Fangen wir mit dem ersten Tag an. E s ist der 6. April 2008: Dieser Tag ist dafür bekannt, dass eine Demonstration angesagt wurde, aber diese Demonstration, hat nie stattgefunden. Wir befinden uns in der Stadt al-Mahalla al-Kubra im Nildelta; hier befinden sich Ägyptens grösste Textilfabriken. Das ist eine Industrie, welche die Engländer aufgebaut haben. Sie förderten sehr stark die Produktion von Baumwolle. In den Jahren davor, 2006 und 2007, ist innerhalb einer der Textilfabriken eine sehr starke Protestbewegung entstanden. Sie realisierte Demonstrationen, wie wir sie seit Jahren in Ägypten nicht gesehen hatten. Es ging um die Bedingungen in den Fabriken, um bessere Löhne und bessere Arbeitsverhältnisse.
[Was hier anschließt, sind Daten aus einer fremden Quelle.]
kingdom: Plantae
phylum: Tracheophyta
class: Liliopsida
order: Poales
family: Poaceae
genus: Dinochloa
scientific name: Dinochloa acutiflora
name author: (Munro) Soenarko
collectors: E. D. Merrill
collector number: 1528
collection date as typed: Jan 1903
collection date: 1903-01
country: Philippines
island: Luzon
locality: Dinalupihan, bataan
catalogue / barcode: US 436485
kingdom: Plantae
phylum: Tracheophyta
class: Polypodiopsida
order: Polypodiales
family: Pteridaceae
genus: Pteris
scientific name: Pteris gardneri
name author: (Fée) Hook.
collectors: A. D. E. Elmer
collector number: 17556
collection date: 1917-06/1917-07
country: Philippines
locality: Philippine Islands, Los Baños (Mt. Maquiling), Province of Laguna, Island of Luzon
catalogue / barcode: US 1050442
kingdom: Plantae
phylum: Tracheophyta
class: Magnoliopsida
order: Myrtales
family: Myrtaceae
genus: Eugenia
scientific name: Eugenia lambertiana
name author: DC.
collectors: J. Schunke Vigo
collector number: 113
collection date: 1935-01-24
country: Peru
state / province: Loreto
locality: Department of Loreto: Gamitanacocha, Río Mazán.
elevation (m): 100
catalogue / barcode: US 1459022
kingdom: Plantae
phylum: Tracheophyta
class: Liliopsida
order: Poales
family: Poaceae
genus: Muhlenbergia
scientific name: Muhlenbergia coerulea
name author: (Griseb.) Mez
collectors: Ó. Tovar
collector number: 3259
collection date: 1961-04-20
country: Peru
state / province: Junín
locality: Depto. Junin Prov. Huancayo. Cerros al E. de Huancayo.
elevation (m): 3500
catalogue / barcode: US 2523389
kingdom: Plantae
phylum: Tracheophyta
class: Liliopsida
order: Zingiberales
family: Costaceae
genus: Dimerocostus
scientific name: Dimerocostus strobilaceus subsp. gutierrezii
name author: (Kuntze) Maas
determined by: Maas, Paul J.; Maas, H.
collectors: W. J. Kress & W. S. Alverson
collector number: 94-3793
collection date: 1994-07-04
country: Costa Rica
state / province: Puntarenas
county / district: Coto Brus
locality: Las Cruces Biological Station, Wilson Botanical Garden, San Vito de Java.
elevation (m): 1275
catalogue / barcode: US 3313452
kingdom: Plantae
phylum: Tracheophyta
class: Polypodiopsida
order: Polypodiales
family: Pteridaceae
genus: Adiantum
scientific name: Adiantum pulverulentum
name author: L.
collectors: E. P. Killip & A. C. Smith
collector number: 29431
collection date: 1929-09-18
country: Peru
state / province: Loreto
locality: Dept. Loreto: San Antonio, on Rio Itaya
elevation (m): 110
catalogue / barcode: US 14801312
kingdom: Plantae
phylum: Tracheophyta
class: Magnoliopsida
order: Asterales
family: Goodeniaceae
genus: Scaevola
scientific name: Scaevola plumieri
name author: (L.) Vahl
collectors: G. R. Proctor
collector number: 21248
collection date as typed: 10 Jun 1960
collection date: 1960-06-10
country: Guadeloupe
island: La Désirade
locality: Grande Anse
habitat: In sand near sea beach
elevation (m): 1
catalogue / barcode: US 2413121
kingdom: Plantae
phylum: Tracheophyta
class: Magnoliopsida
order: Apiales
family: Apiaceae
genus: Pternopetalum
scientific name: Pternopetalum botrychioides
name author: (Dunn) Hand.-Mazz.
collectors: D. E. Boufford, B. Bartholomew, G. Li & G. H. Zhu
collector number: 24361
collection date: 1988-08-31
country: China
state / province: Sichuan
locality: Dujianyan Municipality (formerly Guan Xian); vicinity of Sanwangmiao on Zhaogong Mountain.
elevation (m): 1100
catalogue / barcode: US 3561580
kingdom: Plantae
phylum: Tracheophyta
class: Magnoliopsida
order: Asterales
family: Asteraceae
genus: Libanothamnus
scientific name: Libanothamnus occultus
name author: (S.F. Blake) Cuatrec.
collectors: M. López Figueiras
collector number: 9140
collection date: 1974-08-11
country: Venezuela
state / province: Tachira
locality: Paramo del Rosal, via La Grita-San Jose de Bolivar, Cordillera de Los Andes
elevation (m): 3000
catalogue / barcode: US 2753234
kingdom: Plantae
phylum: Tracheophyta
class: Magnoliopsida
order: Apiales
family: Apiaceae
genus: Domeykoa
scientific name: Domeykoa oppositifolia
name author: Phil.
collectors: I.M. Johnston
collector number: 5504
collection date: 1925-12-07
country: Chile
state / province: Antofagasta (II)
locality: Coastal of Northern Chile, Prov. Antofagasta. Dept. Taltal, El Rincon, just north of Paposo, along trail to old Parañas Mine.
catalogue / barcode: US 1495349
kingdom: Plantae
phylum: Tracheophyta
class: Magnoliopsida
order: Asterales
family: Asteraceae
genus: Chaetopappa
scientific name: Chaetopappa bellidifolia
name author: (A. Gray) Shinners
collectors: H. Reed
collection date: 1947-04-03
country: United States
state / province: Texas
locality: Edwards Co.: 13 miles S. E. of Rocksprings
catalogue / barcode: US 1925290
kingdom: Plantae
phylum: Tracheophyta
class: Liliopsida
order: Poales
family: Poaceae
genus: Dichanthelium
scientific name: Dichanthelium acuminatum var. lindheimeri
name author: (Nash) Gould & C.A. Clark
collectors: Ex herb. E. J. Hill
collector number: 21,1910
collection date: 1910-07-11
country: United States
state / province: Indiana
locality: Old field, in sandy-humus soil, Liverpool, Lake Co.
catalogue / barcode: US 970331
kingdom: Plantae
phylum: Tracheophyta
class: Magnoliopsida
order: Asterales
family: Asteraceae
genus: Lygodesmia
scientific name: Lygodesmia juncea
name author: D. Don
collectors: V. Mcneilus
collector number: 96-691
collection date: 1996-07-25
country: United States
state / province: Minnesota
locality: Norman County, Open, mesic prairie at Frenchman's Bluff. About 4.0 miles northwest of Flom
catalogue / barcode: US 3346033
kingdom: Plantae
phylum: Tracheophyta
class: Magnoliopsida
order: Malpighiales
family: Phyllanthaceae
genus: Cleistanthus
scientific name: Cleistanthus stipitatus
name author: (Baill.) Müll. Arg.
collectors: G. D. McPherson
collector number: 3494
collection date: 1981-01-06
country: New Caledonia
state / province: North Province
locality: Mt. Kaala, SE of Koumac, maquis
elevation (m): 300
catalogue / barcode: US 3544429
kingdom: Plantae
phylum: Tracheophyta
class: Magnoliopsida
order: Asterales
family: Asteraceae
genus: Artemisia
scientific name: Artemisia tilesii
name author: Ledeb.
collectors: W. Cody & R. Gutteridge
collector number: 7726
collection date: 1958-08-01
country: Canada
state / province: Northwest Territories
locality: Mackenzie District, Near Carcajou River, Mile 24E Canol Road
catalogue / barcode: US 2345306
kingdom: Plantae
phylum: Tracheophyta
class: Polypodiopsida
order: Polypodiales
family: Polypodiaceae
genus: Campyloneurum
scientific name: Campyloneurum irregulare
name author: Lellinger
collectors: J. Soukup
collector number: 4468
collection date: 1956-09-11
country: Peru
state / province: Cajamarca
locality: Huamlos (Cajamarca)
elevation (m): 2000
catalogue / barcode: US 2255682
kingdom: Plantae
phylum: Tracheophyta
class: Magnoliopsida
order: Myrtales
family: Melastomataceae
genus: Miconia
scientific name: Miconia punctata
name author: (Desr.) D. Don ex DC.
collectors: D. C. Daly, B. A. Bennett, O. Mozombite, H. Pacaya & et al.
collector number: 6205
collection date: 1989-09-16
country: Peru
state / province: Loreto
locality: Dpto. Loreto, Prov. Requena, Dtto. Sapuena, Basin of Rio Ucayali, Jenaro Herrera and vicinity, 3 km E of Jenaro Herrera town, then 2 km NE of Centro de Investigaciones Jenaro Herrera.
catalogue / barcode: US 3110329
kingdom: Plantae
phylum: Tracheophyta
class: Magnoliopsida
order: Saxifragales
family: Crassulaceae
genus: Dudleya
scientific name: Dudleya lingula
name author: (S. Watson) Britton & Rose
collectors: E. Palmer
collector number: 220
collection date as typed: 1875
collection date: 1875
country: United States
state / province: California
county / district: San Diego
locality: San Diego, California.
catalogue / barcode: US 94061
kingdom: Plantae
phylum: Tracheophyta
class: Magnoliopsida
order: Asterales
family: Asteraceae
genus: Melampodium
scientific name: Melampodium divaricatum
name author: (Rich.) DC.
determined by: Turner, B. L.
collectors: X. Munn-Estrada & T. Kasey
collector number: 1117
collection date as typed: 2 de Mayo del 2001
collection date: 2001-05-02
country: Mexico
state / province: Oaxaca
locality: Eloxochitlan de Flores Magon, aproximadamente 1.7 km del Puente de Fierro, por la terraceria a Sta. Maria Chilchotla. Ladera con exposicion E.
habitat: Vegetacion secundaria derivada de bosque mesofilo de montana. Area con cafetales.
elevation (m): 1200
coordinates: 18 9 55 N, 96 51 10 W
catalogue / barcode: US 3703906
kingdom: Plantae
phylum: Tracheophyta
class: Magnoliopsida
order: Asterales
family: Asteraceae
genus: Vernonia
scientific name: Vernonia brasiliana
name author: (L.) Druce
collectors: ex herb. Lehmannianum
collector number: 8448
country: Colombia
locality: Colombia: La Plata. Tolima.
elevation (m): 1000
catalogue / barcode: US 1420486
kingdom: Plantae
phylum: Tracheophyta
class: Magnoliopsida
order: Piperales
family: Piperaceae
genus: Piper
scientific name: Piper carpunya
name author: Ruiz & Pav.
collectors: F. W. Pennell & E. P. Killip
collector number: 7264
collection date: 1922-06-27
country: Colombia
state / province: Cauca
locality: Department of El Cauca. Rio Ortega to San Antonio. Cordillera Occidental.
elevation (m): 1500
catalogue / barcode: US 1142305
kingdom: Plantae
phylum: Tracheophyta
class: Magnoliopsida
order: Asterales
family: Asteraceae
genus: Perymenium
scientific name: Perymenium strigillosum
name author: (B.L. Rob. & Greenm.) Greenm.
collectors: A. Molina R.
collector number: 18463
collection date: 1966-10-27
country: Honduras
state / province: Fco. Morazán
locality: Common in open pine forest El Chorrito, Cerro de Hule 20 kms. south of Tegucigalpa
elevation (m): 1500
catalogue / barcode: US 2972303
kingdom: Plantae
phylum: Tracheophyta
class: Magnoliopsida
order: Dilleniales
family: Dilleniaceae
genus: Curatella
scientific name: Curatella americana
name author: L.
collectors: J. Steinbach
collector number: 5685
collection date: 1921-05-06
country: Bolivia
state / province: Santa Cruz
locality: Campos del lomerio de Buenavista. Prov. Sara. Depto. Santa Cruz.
Entscheidende Daten des Aufstands
Im Jahr 2008 hat es eine Lebensmittelkrise gegeben. Am 6. April 2008 war wieder eine Demonstration in dieser Fabrik angekündigt. Ihr müsst euch vorstellen, dass in al-Mahalla al-Kubra in jeder Familie ein Mitglied oder ein Verwandter in dieser Fabrik gearbeitet hat. Zu diesem Zeitpunkt stiegen die Preise und die Leute waren wütend. Als die Arbeiter diese Demonstration angesagt hatten, einigte sich schliesslich die Unternehmensleitung mit der Belegschaft und der drohende Streik wurde abgesagt. Die Leute in der Stadt hatten aber auf den Streik gewartet. Dazu gab es auf der Strasse eine Auseinandersetzung zwischen einer älteren Frau und einem Polizisten. Der Polizist hat die Frau gestossen und es kamen Leute dazu, um sie zu verteidigen. Aus diesem kleinen Anlass entwickelte sich eine Demonstration, bei der mehr oder weniger die ganze Stadt auf die Strasse ging.
In Ägypten haben wir einen Zentralsicherheitsdienst. Der ist eigentlich ein Arm des Militärs, aber seine Mitglieder sind nicht wie das Militär gekleidet. Sie sind aus fünf anderen Regionen nach al-Mahalla al-Kubra gekommen, um die Stadt zu umzingeln. Menschen wurden angegriffen, andere verhaftet, und es ist auch ein Junge gestorben. An diesem Tag ist auch ein Fernsehwagen von Al Jazeera in die Stadt gefahren. Alles, was die Journalisten gefilmt hatten, wurde ihnen vom Staat beschlagnahmt und nur wenige Bilder sind an die Öffentlichkeit gelangt. Für viele Menschen war das eine erste Phase der grossen Revolte, die dann 2011 anfangen sollte. 2008 hatte es der Staat noch geschafft, den Aufstand zu umzingeln und klein zu halten.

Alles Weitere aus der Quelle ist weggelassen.